Alors, s’il est parfois si difficile de faire valoir une intuition avant qu’elle ne se vérifie, le rythme s’accélère, et le temps qui s’écoule entre une idée et sa commercialisation se réduit de manière spectaculaire, entraînant des changements radicaux dans nos modes de communication, de consommation, et dans notre vie en général. Qui aurait imaginé il y a dix ans que nous allions en masse voyager avec des inconnus en partageant leur voiture et leurs trajets ? Et pourtant… Blablacar est aujourd’hui valorisée à 1,6 milliard de dollars. Cette success story est bien le fait d’une intuition ; le Français Frédéric Mazzela évoque en effet « un flash qui a duré 72 heures », au cours duquel il créa son concept en 2006. L’innovation, l’idée qui sous-tend une révolution, est devenue l’opium du CAC 40 et du Nasdaq. Alors, vive l’intuition et longue vie à son règne dans notre siècle encore neuf ? C’est possible, c’est même probable. Cependant, cela signifie que nous avons besoin de changer radicalement certains aspects de notre culture et de notre éducation.

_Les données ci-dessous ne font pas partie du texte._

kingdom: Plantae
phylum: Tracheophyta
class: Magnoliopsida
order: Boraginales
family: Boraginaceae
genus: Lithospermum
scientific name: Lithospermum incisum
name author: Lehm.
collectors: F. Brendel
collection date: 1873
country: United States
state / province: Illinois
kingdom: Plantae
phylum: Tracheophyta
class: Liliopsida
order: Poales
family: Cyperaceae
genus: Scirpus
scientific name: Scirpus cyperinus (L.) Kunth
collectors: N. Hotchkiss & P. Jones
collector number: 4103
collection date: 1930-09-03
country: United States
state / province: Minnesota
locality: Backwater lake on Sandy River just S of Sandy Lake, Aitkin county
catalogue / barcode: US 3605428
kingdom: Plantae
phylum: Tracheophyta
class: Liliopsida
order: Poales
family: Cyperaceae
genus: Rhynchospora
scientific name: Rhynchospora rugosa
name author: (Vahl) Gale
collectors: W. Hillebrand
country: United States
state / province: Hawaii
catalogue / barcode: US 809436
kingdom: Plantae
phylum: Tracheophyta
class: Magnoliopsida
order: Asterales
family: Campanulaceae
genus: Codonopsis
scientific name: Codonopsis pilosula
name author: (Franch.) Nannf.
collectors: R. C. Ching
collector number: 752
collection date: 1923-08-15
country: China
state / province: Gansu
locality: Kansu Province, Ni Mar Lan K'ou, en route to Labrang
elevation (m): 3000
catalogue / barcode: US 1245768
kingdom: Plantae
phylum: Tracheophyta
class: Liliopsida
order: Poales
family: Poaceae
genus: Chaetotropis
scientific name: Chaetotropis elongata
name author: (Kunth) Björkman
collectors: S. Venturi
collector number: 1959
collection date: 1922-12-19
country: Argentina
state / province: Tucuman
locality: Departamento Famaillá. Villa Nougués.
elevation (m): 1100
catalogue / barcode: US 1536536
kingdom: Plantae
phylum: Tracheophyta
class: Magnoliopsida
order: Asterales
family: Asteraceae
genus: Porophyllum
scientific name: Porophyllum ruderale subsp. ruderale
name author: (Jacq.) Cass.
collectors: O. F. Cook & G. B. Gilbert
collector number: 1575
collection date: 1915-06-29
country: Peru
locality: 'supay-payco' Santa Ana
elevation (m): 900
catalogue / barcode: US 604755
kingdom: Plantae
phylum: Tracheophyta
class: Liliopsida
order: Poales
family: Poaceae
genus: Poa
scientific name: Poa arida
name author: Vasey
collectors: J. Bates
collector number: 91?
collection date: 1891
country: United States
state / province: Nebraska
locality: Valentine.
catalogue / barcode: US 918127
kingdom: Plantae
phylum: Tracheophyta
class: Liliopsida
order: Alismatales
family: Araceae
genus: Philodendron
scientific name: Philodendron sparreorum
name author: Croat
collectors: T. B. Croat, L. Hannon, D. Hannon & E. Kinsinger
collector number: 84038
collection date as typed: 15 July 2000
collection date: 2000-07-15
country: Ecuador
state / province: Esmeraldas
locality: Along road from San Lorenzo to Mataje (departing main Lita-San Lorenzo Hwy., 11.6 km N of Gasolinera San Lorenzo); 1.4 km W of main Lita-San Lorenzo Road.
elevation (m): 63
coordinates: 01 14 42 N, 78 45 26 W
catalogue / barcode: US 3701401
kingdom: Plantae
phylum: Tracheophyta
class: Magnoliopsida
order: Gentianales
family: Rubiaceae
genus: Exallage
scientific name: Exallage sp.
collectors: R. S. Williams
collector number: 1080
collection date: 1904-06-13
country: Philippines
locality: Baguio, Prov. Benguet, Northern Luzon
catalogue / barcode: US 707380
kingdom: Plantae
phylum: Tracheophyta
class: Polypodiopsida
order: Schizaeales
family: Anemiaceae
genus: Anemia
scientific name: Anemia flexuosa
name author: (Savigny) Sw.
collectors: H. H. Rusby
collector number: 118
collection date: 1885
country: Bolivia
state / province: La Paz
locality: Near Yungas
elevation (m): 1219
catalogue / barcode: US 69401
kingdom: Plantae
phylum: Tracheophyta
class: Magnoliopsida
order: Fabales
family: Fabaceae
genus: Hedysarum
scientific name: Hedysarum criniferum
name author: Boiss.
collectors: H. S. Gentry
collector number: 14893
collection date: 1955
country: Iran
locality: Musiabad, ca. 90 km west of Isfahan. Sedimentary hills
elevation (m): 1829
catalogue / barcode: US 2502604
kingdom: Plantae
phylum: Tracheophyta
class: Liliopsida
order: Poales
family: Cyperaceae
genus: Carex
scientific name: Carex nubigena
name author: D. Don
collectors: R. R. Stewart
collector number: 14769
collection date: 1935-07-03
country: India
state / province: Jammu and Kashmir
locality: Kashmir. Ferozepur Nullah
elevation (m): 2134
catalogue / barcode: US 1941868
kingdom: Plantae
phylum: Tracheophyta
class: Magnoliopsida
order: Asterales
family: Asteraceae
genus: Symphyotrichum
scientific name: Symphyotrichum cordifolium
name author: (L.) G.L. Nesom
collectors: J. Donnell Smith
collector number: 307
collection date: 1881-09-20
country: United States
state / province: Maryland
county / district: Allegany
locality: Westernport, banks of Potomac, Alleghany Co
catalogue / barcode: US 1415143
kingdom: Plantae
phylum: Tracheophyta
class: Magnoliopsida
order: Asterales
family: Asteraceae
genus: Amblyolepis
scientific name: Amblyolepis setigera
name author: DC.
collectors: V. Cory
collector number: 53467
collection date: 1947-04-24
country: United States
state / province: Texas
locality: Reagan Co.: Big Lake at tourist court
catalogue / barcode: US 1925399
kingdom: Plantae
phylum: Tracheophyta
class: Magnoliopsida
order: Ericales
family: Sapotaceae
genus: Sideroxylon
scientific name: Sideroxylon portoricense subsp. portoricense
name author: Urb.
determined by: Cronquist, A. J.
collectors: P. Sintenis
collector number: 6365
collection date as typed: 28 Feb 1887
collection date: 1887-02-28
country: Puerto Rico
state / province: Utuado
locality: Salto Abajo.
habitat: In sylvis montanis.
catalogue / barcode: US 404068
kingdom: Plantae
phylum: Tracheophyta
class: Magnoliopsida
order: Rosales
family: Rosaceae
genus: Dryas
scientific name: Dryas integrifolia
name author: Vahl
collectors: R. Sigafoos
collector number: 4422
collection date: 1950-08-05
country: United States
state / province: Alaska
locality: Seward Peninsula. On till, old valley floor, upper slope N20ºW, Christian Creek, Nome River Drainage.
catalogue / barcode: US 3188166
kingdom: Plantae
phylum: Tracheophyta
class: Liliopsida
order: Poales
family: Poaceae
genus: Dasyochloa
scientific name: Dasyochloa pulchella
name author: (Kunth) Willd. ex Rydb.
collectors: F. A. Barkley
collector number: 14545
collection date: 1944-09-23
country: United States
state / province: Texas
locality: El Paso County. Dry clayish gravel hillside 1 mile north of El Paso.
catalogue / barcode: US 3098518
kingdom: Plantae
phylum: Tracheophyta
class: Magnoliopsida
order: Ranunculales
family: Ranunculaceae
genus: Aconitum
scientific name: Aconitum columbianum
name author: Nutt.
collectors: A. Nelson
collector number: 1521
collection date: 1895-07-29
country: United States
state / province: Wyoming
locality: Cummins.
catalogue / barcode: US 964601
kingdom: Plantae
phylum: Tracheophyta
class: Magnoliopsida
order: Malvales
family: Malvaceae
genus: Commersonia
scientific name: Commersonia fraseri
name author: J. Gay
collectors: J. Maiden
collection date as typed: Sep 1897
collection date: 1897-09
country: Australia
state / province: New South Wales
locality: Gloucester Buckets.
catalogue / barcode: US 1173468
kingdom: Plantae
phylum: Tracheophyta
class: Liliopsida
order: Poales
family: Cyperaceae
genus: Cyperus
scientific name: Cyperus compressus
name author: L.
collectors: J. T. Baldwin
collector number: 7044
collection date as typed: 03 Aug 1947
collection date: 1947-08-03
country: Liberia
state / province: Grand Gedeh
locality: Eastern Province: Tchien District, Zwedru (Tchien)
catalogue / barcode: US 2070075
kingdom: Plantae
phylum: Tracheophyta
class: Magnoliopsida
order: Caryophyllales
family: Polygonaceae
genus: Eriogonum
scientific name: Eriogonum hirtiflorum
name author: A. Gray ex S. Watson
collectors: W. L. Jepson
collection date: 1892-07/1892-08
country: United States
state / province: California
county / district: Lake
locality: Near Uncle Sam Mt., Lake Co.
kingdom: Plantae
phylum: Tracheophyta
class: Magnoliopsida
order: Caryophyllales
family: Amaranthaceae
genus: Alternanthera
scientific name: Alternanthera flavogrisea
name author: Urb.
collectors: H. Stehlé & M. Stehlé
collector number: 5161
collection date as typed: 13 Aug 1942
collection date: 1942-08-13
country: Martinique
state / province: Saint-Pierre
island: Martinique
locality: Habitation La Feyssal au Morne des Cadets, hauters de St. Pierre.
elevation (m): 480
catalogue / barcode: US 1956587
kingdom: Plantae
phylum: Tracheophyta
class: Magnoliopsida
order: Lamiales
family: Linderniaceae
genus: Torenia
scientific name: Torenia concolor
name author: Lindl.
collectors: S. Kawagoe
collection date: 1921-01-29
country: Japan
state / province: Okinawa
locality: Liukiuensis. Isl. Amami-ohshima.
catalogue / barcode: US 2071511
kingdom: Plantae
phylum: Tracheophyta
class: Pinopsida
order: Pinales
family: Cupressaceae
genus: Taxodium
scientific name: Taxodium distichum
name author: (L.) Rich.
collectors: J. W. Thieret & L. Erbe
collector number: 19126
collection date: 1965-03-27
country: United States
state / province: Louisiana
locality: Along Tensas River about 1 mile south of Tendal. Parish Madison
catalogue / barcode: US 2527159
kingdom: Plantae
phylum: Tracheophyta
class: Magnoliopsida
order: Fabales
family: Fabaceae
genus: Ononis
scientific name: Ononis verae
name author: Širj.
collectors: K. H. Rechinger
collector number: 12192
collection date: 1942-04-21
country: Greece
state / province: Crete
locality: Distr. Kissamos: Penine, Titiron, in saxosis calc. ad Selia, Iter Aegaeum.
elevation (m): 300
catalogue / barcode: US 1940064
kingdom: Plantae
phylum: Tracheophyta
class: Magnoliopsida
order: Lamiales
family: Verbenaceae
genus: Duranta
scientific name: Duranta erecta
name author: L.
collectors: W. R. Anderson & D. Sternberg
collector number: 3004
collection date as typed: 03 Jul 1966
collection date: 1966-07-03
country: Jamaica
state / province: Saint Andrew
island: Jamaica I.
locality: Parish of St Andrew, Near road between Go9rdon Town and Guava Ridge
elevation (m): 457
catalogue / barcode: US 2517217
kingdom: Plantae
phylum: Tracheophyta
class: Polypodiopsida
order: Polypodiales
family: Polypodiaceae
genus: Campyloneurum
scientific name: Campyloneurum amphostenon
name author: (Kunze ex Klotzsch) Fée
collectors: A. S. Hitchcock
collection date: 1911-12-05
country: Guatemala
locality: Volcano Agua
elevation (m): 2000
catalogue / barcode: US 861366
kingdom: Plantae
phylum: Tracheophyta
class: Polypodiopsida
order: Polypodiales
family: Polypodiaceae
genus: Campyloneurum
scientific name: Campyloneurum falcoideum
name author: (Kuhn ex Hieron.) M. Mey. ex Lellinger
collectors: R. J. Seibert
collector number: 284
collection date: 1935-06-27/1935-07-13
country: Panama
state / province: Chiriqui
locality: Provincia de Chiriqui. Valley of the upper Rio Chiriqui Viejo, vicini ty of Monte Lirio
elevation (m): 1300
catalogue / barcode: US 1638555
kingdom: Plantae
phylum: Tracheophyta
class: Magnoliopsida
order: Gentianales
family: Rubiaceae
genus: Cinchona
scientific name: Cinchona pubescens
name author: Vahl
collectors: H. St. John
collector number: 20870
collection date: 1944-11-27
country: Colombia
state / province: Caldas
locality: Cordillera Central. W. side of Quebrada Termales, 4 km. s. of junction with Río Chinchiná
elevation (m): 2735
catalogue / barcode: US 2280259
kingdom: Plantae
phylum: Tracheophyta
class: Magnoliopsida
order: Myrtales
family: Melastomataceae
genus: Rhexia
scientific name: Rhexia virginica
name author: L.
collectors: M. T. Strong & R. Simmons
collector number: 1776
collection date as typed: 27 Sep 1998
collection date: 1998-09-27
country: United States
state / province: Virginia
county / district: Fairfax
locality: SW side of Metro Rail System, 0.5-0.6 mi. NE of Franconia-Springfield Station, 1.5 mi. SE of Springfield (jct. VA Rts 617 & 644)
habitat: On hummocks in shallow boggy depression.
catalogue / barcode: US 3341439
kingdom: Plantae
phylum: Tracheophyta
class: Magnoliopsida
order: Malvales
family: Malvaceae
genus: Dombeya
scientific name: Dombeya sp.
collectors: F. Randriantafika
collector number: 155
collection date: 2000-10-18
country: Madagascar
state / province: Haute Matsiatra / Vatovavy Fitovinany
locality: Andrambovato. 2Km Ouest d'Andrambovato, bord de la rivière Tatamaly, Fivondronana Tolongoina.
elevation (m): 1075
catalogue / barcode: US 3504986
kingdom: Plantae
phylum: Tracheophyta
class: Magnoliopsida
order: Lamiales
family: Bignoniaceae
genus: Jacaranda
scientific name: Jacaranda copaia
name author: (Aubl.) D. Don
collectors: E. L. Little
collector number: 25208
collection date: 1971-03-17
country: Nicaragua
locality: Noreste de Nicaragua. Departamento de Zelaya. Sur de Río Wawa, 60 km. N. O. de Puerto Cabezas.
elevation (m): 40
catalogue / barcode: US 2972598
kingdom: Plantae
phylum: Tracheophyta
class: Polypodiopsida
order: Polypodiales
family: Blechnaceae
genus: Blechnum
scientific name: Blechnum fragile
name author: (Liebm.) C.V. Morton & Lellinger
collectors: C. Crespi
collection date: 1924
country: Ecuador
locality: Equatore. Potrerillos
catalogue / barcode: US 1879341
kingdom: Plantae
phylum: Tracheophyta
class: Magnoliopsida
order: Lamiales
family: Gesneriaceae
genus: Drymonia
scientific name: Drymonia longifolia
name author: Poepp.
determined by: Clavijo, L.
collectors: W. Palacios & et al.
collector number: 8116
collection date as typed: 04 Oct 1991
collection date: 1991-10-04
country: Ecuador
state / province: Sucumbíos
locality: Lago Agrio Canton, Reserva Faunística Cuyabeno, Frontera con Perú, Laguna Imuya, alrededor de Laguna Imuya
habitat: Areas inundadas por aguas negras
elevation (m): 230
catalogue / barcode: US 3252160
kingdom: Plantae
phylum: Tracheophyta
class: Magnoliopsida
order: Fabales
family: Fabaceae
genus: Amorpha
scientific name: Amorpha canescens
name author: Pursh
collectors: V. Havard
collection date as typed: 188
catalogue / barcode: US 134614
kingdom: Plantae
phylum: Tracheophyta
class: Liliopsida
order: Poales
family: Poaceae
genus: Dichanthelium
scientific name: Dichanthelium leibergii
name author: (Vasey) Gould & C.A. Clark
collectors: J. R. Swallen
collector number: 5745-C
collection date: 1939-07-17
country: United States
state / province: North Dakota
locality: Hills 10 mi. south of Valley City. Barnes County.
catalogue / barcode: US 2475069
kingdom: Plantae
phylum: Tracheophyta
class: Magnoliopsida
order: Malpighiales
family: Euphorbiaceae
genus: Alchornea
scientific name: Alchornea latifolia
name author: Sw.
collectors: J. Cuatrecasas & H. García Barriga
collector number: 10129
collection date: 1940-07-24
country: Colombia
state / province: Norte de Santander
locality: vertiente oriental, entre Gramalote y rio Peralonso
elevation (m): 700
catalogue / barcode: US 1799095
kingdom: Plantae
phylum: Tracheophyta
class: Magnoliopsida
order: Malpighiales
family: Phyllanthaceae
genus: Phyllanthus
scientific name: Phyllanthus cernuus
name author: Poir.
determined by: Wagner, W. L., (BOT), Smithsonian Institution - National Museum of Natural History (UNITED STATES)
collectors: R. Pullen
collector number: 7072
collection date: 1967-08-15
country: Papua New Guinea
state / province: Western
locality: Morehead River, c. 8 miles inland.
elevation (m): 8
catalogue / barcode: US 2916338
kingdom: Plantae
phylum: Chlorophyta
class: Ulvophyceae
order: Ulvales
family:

Contre le diktat de la raison
L’école et les études supérieures ne visent qu’à préparer des adultes très formatés et bien adaptés à un monde ultra rationnel et logique, ne reposant que sur certaines de nos facultés et négligeant voire oubliant complètement notre intuition, notre créativité et notre imagination. En effet, les sciences tout comme les lettres sont transmises de manière très dirigée et cloisonnante. L’état d’esprit de notre société valorise les profils très structurés, qui parviennent à suivre un programme défini et, jusqu’au système d’évaluation, tout, absolument tout, est pensé de manière anti-intuitive. Albert Einstein disait déjà en son temps que « le mental rationnel est un serviteur fidèle et le mental intuitif un don sacré. Nous avons créé une société qui honore le serviteur et a oublié le don ».
Comment retrouver nos ressources intuitives ? Que faire pour réveiller cette faculté extraordinaire, gratuite et sans limite ? Dans un premier temps, en comprenant son mécanisme, puis en repérant comment nous la bloquons. L’intuition a besoin d’espace et de liberté dans notre esprit. Elle prend parfois la logique et le raisonnement à contre-courant et nous nous retrouvons alors devant un dilemme. Plus on tergiverse, plus cela signale la lutte entre le côté rationnel et l’intuition. Le premier se caractérise notamment par un certain conservatisme, des références au passé et des jugements de valeur. La seconde est rapide, directe, et se contente de montrer ou de faire ressentir l’évidence, même si elle dérange. Une des clés pour nous ouvrir à l’intuition réside donc dans notre capacité à lâcher prise.
La clé est à l’intérieur…
Pour que l’intuition devienne véritablement vivante et accessible, il s’agit d’aller plus loin. Il est vraiment possible de développer non pas son intuition – elle est déjà en chacun de nous –, mais notre conscience de son flux et notre posture pour l’accueillir. Cela conduit à une véritable exploration personnelle des différents modes que notre inconscient utilise pour qu’elle se manifeste, et il est assez curieux de constater que l’expression de notre intuition varie autant d’un individu à l’autre que la couleur de ses yeux. De la même manière que nous avons les yeux bleus, marron ou verts, notre intuition sera plutôt sensitive, visuelle ou encore auditive. C’est en découvrant notre propre « canal » et en créant une véritable complicité intérieure avec notre intuition que nous en récolterons les fruits les plus savoureux.